Тем не менее, вино, щедро сдобренное пряностями, говорило об обратном.
Следы пребывания неизвестного визитёра обнаружились повсюду: визитёр был бесцеремонен до наглости. Небрежно брошенные раскрытыми книги. Немытые чашки. Окурки в кадке со спатифиллумом — а один из цветков, варварски отломанный отыскался на столе в гостиной, плавающим в кофейнике. В ванной на втором этаже валялся на полу любимый халат с вытертою махровой спиной — мокрый и грязный. Гостевые спальни визитёра не привлекли, зато в своей хозяин нашёл беспредел, бедлам и содом с гоморрою. В особенное бешенство привёл его взломанный барчик секретера, любовно замаскированный под откидную столешницу. Добрая половина бутылок подверглась дегустации; кардамоном воняло невыносимо. "Убью. Убью, кто бы ни был!" — подумал хозяин, вылетая из спальни.

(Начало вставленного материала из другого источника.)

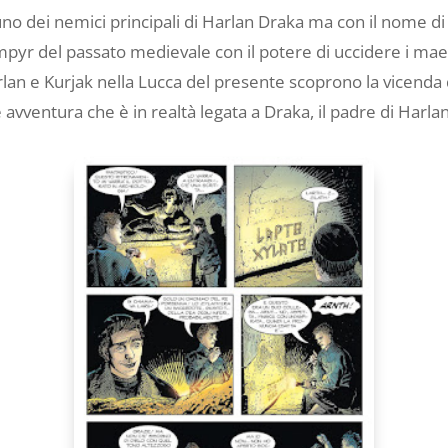
no dei nemici principali di Harlan Draka ma con il nome d
 Dampyr del passato medievale con il potere di uccidere i ma
an e Kurjak nella Lucca del presente scoprono la vicenda d
avventura che è in realtà legata a Draka, il padre di Harlan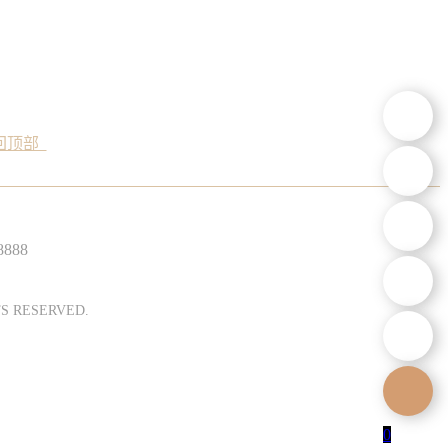
回顶部
8888
S RESERVED.
0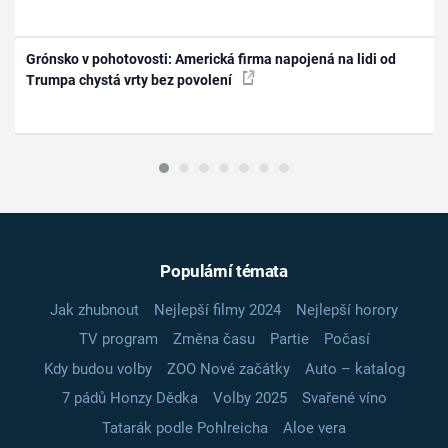
Grónsko v pohotovosti: Americká firma napojená na lidi od
Trumpa chystá vrty bez povolení
Populární témata
Jak zhubnout
Nejlepší filmy 2024
Nejlepší horory
TV program
Změna času
Partie
Počasí
Kdy budou volby
ZOO Nové začátky
Auto – katalog
7 pádů Honzy Dědka
Volby 2025
Svařené víno
Tatarák podle Pohlreicha
Aloe vera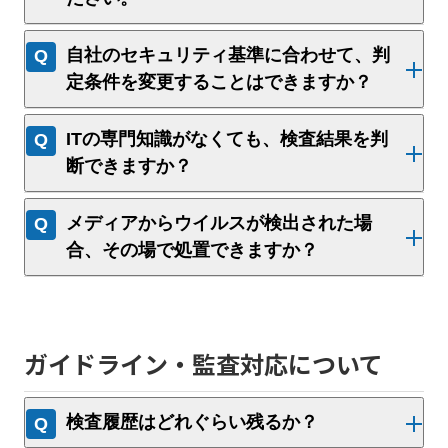
自社のセキュリティ基準に合わせて、判
定条件を変更することはできますか？
ITの専門知識がなくても、検査結果を判
断できますか？
メディアからウイルスが検出された場
合、その場で処置できますか？
ガイドライン・監査対応について
検査履歴はどれぐらい残るか？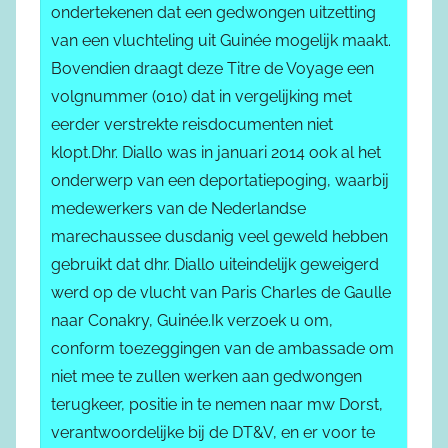
ondertekenen dat een gedwongen uitzetting
van een vluchteling uit Guinée mogelijk maakt.
Bovendien draagt deze Titre de Voyage een
volgnummer (010) dat in vergelijking met
eerder verstrekte reisdocumenten niet
klopt.Dhr. Diallo was in januari 2014 ook al het
onderwerp van een deportatiepoging, waarbij
medewerkers van de Nederlandse
marechaussee dusdanig veel geweld hebben
gebruikt dat dhr. Diallo uiteindelijk geweigerd
werd op de vlucht van Paris Charles de Gaulle
naar Conakry, Guinée.Ik verzoek u om,
conform toezeggingen van de ambassade om
niet mee te zullen werken aan gedwongen
terugkeer, positie in te nemen naar mw Dorst,
verantwoordelijke bij de DT&V, en er voor te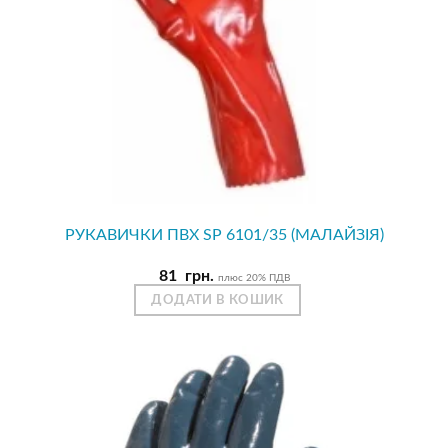
РУКАВИЧКИ ПВХ SP 6101/35 (МАЛАЙЗІЯ)
81
грн.
плюс 20% ПДВ
ДОДАТИ В КОШИК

В память его привела коллекция старинных пистолетов на ковре в коридорной нише. Коллекция была потревожена, не хватало двух-трёх экспонатов. "Ках цирсшмей! Вышивки и алебарды! Подбейте мне подушечку!.. Женский уют — колючек мне в длинный язык!"
Гостья отыскалась там, где он меньше всего хотел бы её видеть: в кабинете. Качалась в кресле, уложив ноги на письменный стол, листала затрёпанный фолиант. Маленькие ступни тонули в хозяйских тапочках. Кресло, отродясь качалкой не бывшее, едва удерживало равновесие и жалобно поскрипывало от непривычных усилий.
— Ты, Лизанька, сказку о Синей Бороде никогда не слыхала?
Гостья вздрогнула, вскинула голову, и в глазах её полыхнула радость — на один миг, но хозяин хмыкнул и смягчился.